Weaste Cemetery

Biographies of people buried between 1857 & 1869

Lanag's Victorian Music Hall Disaster (N/A - 1868)



Lang's Victorian Music Hall was located at the corner of Deansgate and Victoria Bridge Street, Manchester. It was opened in the late 1850s by Benjamin Lang and was the first of its kind in Manchester. The building had five storeys above street level and two stories below street level which had access to the River Irwell. Shops were at street level and the Music Hall occupied the top storey. At the time of the disaster the building was owned by Benjamin Lang's son and daughters, (since Benjamin Lang had died in 1864), but the Concert Hall was tenanted by David Richard Davies.

On the night of Friday 30th July 1868, the Music Hall hosted a vocal performance and was filled to its capacity of two thousand people. It was established that somebody shouted "Fire" and everybody rushed to the exits. There was a crush on one of the two staircases, which resulted in 23 deaths and 12 serious injuries. Ten of the victims were buried at Weaste Cemetery, in common graves. They were: James Makin, 10 Factory Lane, Salford, (aged 16); Caroline Carlisle, 1 Back Caygill Street, Salford, (aged 11); William Cardwell, 5 Back Ravald Street, Salford, (aged 16), Samuel Poole, Dale Street, Manchester, (aged 20); Charles Keogh, Pump Street, Manchester, (aged 14); Thomas Long, 16 Charlestown Square, Pendleton, (aged 15); William Baxendale, 19 Clayton Street Manchester, (aged 18); John Reynolds, Silk Street, Salford, (aged 15); Elizabeth Strothers, Clayton Street, Salford, (aged 42); and William Ramsden, 70 Broster Street, Salford (aged 16).

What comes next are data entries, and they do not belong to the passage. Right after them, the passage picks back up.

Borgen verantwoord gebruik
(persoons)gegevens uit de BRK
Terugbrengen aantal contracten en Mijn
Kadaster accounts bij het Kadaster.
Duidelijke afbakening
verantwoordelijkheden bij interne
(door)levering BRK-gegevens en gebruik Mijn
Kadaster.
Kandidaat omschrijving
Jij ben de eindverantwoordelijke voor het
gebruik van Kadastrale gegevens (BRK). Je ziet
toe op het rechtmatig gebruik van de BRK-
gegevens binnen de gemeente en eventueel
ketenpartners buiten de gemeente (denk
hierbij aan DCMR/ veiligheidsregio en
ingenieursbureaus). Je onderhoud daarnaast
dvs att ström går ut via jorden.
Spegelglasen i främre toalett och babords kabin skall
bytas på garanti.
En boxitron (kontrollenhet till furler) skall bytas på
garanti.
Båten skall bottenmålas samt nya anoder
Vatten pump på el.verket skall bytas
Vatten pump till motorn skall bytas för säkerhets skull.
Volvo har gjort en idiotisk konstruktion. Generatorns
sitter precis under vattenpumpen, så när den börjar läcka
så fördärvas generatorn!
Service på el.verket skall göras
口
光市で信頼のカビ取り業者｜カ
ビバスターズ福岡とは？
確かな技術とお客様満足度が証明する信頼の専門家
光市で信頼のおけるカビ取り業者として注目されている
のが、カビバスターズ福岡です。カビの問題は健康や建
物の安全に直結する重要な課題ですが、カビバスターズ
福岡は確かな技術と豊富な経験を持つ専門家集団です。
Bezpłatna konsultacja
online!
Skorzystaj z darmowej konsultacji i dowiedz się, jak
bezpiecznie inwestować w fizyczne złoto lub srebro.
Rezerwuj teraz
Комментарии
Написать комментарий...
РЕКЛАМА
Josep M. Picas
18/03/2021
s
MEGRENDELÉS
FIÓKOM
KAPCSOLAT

An Inquest was held and it was established that shortly after 10 pm, some of the youths who were in the front row of the audience in the pit, in their eagerness to obtain a better view of what was going on upon the stage, stood upon the benches. Several lads overbalanced and fell, and one of them tried to hold on by clutching at a slender gas light pendent. The gas pipe broke and gas escaped. Somebody in the pit shouted "Fire" and there was a rush to the exits. It was also established that one of the Music Hall employees named Heywood had almost immediately stemmed the escaping gas by plugging the pipe. And in fact there was no fire at all. The Inquest also established that one of the staircases had a bend at the bottom, the crush had taken place there, and the deceased died of suffocation.

The Jury returned a verdict of Accidental Death and added that the staircases and handrails were quite insufficient for the egress of such large audiences, and suitable alterations should be made at once. Also that the lighting should be so constructed as to prevent gas from being interfered with. The jury further recommended that power be given by Parliament for the appointment of a qualified officer, employed by the Corporation to inspect theatres, music halls and similar places, and that no license be granted for places of public entertainment unless the means of egress are sufficient for the number of people they profess to accommodate.

Plans to re-develop the site first occurred in 1871, but not completed. After a delay, the Grosvenor Hotel was built in 1875, which lasted until 1970 and demolished in 1971.